Having just completed its third season, Formula E has never been so popular, with manufacturers. Whilst the new series is yet to really capture the viewing public’s imagination, for the moment it has captured the motor industry manufacturers.
While it is true that Formula E has now spent three years racing in front of sparse crowds and struggling for viewing figures, many predict that over the next few years it will boast far more manufacturers that Formula One. The series already has Renault, Jaguar and Audi involved, soon BMW will join the fold and they will soon be followed by Mercedes and Porsche, as the latter two decided to quit established series DTM [German Touring Cars] and the World Endurance Championship in order to concentrate their efforts on Formula E. The announcement that Porsche would end its successful Le Mans program, and race in Formula E instead was a bombshell and led to many discussions regarding the future of the electric-powered cars’s series.
So whilst the racing and viewership is not at a standard to inflict too much damage on Formula One, the technology aspect has got manufacturers interest perked and they’ve entered into Formula E.
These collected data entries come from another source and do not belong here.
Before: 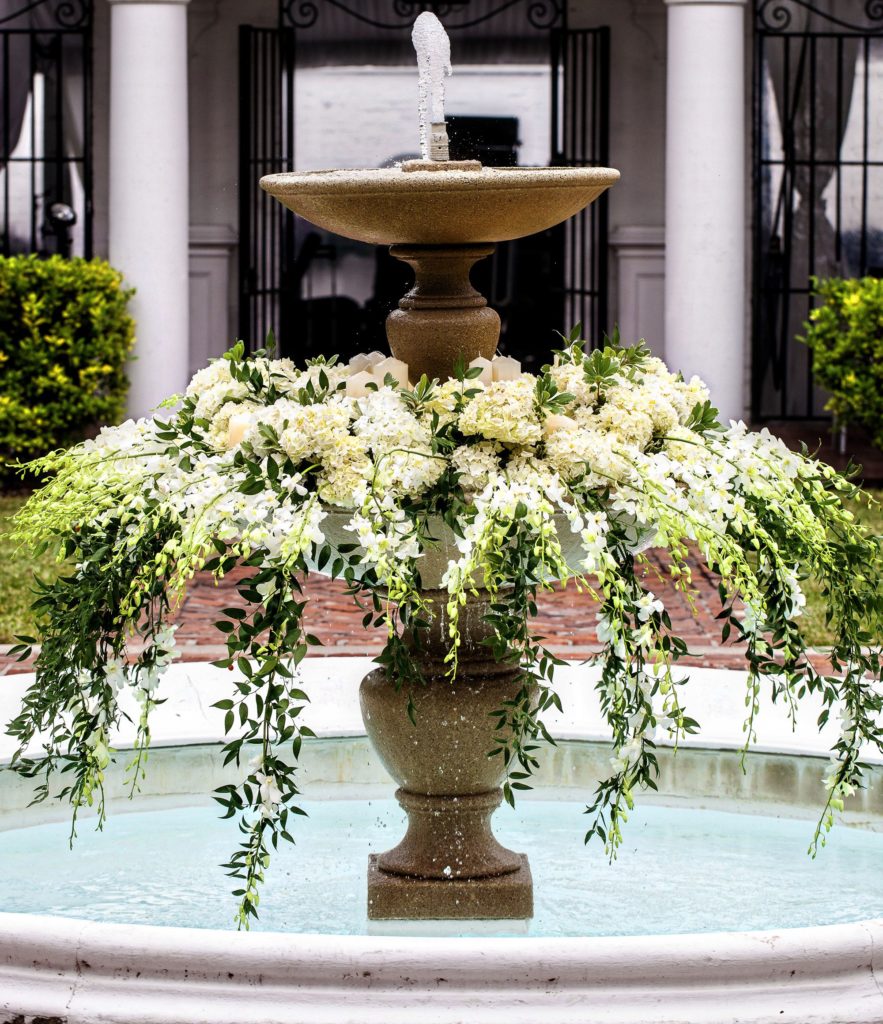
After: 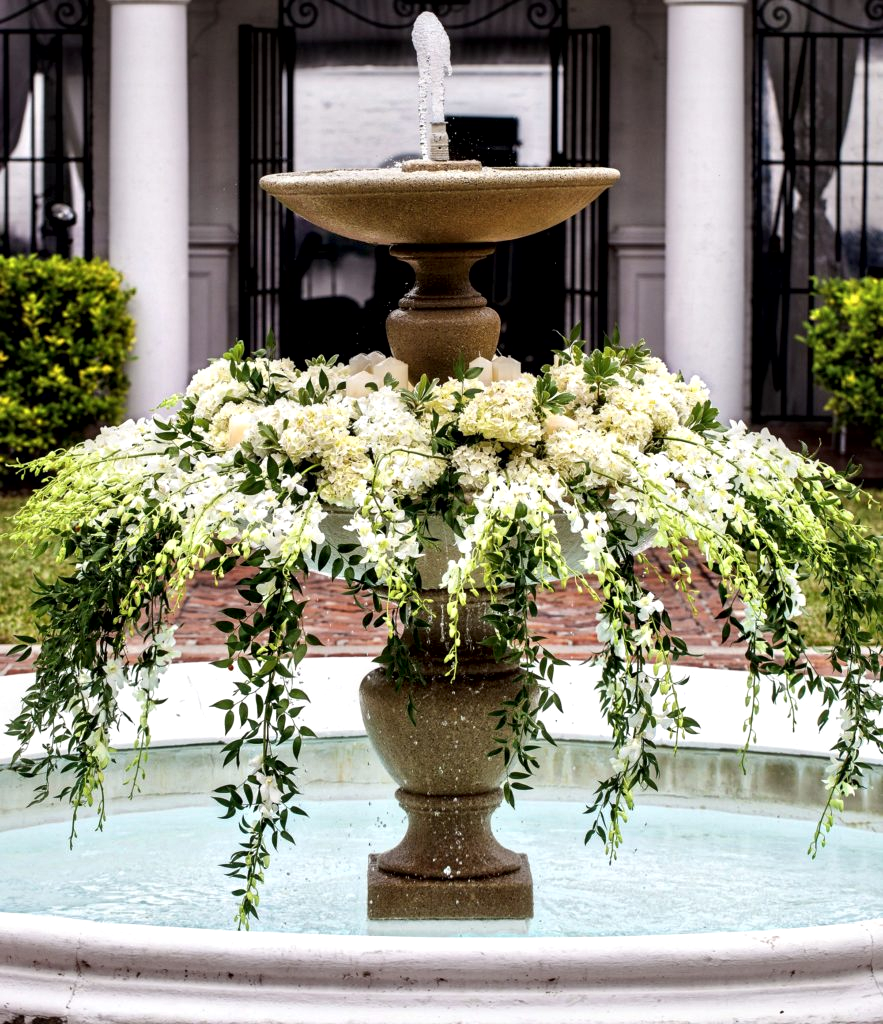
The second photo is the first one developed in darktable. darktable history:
local contrast: mode bilateral grid, contrast 25, coarseness 60, detail 152%, midtone range 0.2
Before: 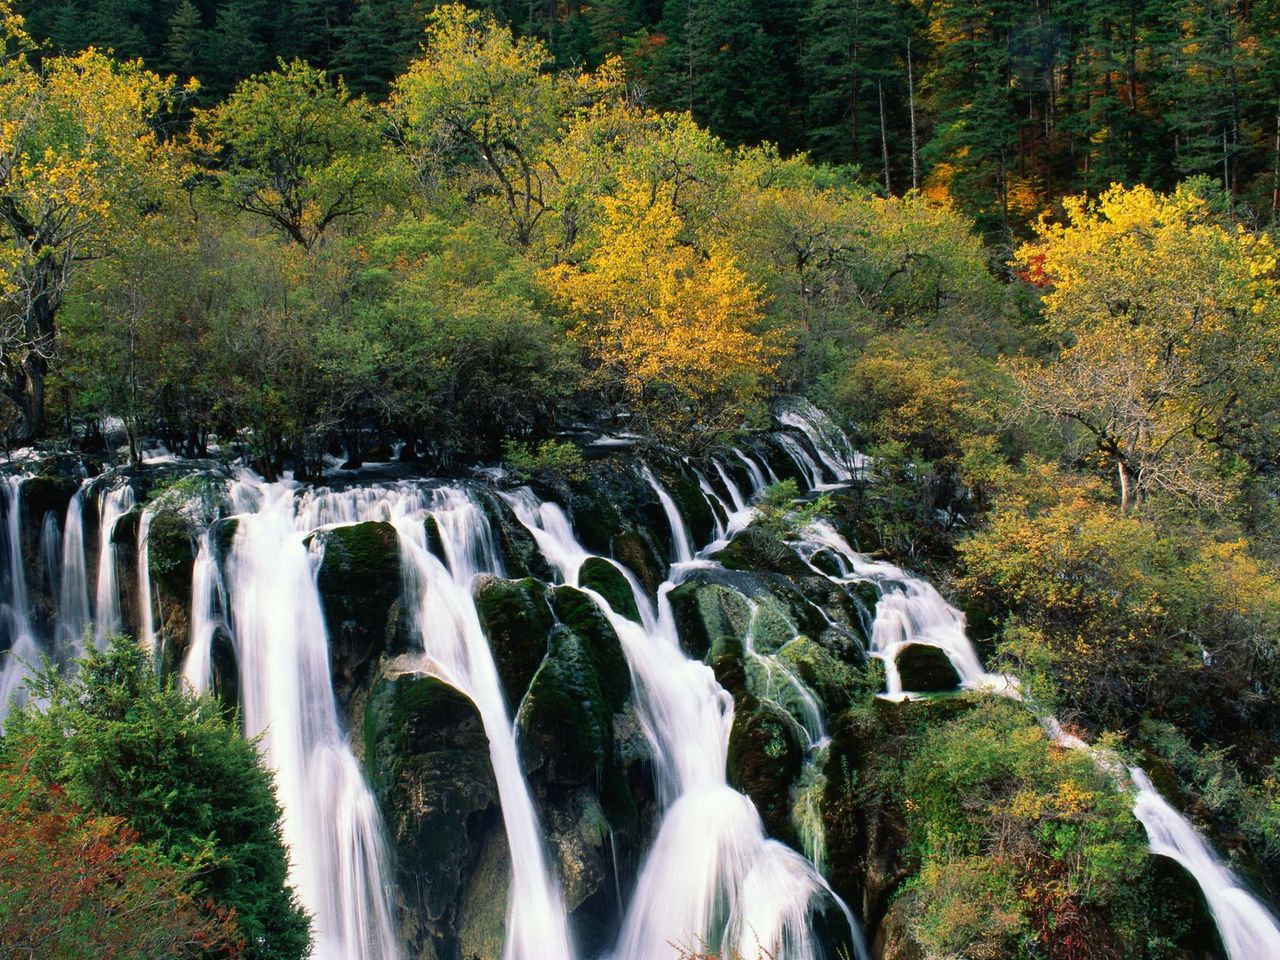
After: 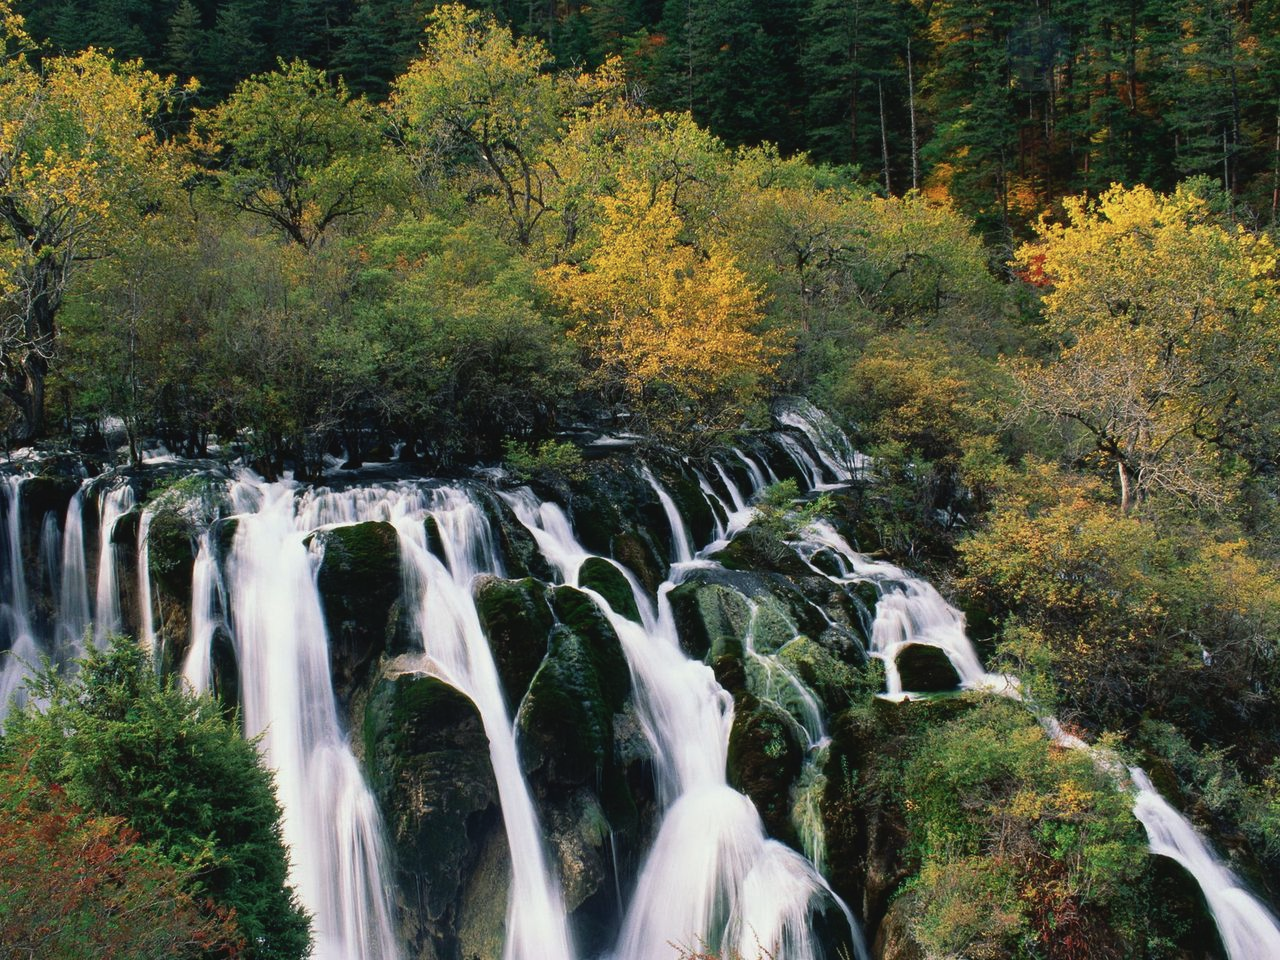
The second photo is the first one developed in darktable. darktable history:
color balance rgb: linear chroma grading › shadows -3%, linear chroma grading › highlights -4%
contrast brightness saturation: contrast -0.08, brightness -0.04, saturation -0.11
Ferrari is more closely associated with racing than just about any other automaker in the world, but for the moment the Italian team has opted not to join Formula E and this decision is a weighty one. Ferrari CEO Sergio Marchionne is also head of Fiat Chrysler Automobiles (FCA), which is still more or less Ferrari’s parent company even after a stock sale separated the two entities on paper and the Italian-Canadian executive recently said that one of Fiat Chrysler Automobiles’ other brands may enter Formula E in the near future:
“However, we are thinking of doing so as FCA” – Sergio Marchionne explained, when asked to comment on a possible Formula E entry – “And if we will enter, with one of the brands from the group, we do not know which one it will be right now.”
Aside from Ferrari, FCA has curtailed its racing efforts lately, so there is no other brand heavily involved in motor sports that would be an obvious choice. Given Dodge’s current obsession with gas guzzling V8 muscle cars, it would be hilarious to see the American brand troll everyone by joining Formula E. But that probably will not happen. Alfa Romeo has a solid racing history, and performance is a big part of the brand’s marketing, but it has no real electric-car plans either.
However, Fiat Chrysler Automobiles has another storied Italian brand in its lineup. Maserati is also strongly associated with racing, and Sergio Marchionne recently said the automaker would begin electrifying its model lineup in 2019, and might sell only electrified cars after that. Even if these new Maseratis are plug-in hybrids rather than all-electric cars, Formula E might be a good way to promote them.